With Craig Venter’s recent creation of a synthetic life form, now would be the perfect time to release a film that engages the public in intelligent debate about the ethical implications of meddling with life’s generative processes. Splice is not that film. It certainly has pretensions, but it’s fatally undermined by its inability to make its mind up about what kind of film – moral drama, horror, comedy SF – it wants to be.
Clive (Adrien Brody) and Elsa (Sarah Polley) are hotshot scientists who splice together different animals’ DNA to make mutants. But the evil pharmacy company that funds their research forbids the use of human DNA in their experiments and so they go rogue, building an animal-human hybrid in secret. ‘Dren’ turns out to be basically a human baby with wings and a tail stuck on; conveniently, she also ages quickly.
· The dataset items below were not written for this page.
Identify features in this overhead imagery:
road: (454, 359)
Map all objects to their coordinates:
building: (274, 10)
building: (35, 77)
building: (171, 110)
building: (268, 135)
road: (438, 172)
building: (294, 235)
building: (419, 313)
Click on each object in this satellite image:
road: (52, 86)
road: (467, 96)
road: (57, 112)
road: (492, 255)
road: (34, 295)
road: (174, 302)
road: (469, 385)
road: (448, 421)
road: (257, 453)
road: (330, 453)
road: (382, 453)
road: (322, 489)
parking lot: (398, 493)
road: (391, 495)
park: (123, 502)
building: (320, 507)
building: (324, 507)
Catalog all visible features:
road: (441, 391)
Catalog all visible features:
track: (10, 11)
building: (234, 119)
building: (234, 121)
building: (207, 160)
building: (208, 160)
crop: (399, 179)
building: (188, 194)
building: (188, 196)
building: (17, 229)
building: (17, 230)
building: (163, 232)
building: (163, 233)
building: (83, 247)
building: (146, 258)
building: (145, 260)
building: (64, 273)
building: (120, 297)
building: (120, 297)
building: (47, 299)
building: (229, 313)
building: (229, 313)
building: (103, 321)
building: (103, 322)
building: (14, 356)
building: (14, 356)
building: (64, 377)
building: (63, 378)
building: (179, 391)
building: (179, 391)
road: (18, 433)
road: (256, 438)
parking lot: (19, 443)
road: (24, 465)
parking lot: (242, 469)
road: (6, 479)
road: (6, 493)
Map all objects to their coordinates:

As she grows, the situation becomes complicated, and not just by the increasing difficulty of keeping her a secret: Elsa treats her as a substitute for the baby she’s too scared to have, and Clive has sex with her just as soon as she’s adult-sized. And then it turns out she isn’t so human after all...
Dren is a lazily-imagined Frankenstein remarkable only for reading my mind halfway through the film and spelling out the word “tedious” with some Scrabble tiles. There seems to be an almost wilful refusal in this movie to allow the build-up of any kind of tension. We do not feel the net draw in on the scientific renegades, or a growing sense that a mutant's escape will lead to the downfall of all humanity; no, we have to just sit and watch this hateful couple raise their boring baby. Presumably we’re supposed to be pondering their various moral dilemmas, but these are raised in a manner so trite and superficial, and within such a ludicrous storyline, that it’s impossible to take them seriously. Finally, just when your last flicker of interest in the characters has been extinguished, we jolt into horror movie mode with a few half-hearted chase sequences through a scary forest, and the seed for the sequel is sown. Let’s hope it doesn’t come to term.